■ **Task to carry out**: Reproduce every line of the data below without changing any character, spacing, or punctuation.

--- Input records ---

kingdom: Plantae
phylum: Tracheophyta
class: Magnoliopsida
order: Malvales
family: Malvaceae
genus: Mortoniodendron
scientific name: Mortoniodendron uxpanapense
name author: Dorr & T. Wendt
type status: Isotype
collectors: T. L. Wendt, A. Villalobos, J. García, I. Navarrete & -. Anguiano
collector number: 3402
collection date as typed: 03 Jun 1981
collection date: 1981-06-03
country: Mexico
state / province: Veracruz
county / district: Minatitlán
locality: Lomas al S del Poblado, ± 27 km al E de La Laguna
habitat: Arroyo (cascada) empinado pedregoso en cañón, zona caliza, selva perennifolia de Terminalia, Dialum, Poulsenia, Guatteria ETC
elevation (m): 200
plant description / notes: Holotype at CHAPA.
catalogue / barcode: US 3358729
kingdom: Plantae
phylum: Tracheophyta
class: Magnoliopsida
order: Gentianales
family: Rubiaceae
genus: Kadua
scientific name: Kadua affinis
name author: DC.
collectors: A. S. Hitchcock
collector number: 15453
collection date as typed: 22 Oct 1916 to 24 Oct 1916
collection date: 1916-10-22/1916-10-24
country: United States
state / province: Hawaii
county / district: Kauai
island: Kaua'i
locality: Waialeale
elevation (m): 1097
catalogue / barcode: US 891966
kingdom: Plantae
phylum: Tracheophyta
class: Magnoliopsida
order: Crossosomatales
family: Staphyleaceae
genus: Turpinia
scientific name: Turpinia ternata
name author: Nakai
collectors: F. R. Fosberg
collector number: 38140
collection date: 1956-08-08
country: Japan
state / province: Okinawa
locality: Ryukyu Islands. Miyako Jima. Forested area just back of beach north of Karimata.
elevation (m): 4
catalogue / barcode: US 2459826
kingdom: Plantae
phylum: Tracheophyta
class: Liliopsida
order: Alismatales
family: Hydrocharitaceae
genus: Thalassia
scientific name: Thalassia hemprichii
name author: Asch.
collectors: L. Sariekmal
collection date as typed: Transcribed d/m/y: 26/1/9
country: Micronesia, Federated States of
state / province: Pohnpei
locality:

---

■ **Response**:
kingdom: Plantae
phylum: Tracheophyta
class: Magnoliopsida
order: Malvales
family: Malvaceae
genus: Mortoniodendron
scientific name: Mortoniodendron uxpanapense
name author: Dorr & T. Wendt
type status: Isotype
collectors: T. L. Wendt, A. Villalobos, J. García, I. Navarrete & -. Anguiano
collector number: 3402
collection date as typed: 03 Jun 1981
collection date: 1981-06-03
country: Mexico
state / province: Veracruz
county / district: Minatitlán
locality: Lomas al S del Poblado, ± 27 km al E de La Laguna
habitat: Arroyo (cascada) empinado pedregoso en cañón, zona caliza, selva perennifolia de Terminalia, Dialum, Poulsenia, Guatteria ETC
elevation (m): 200
plant description / notes: Holotype at CHAPA.
catalogue / barcode: US 3358729
kingdom: Plantae
phylum: Tracheophyta
class: Magnoliopsida
order: Gentianales
family: Rubiaceae
genus: Kadua
scientific name: Kadua affinis
name author: DC.
collectors: A. S. Hitchcock
collector number: 15453
collection date as typed: 22 Oct 1916 to 24 Oct 1916
collection date: 1916-10-22/1916-10-24
country: United States
state / province: Hawaii
county / district: Kauai
island: Kaua'i
locality: Waialeale
elevation (m): 1097
catalogue / barcode: US 891966
kingdom: Plantae
phylum: Tracheophyta
class: Magnoliopsida
order: Crossosomatales
family: Staphyleaceae
genus: Turpinia
scientific name: Turpinia ternata
name author: Nakai
collectors: F. R. Fosberg
collector number: 38140
collection date: 1956-08-08
country: Japan
state / province: Okinawa
locality: Ryukyu Islands. Miyako Jima. Forested area just back of beach north of Karimata.
elevation (m): 4
catalogue / barcode: US 2459826
kingdom: Plantae
phylum: Tracheophyta
class: Liliopsida
order: Alismatales
family: Hydrocharitaceae
genus: Thalassia
scientific name: Thalassia hemprichii
name author: Asch.
collectors: L. Sariekmal
collection date as typed: Transcribed d/m/y: 26/1/9
country: Micronesia, Federated States of
state / province: Pohnpei
locality:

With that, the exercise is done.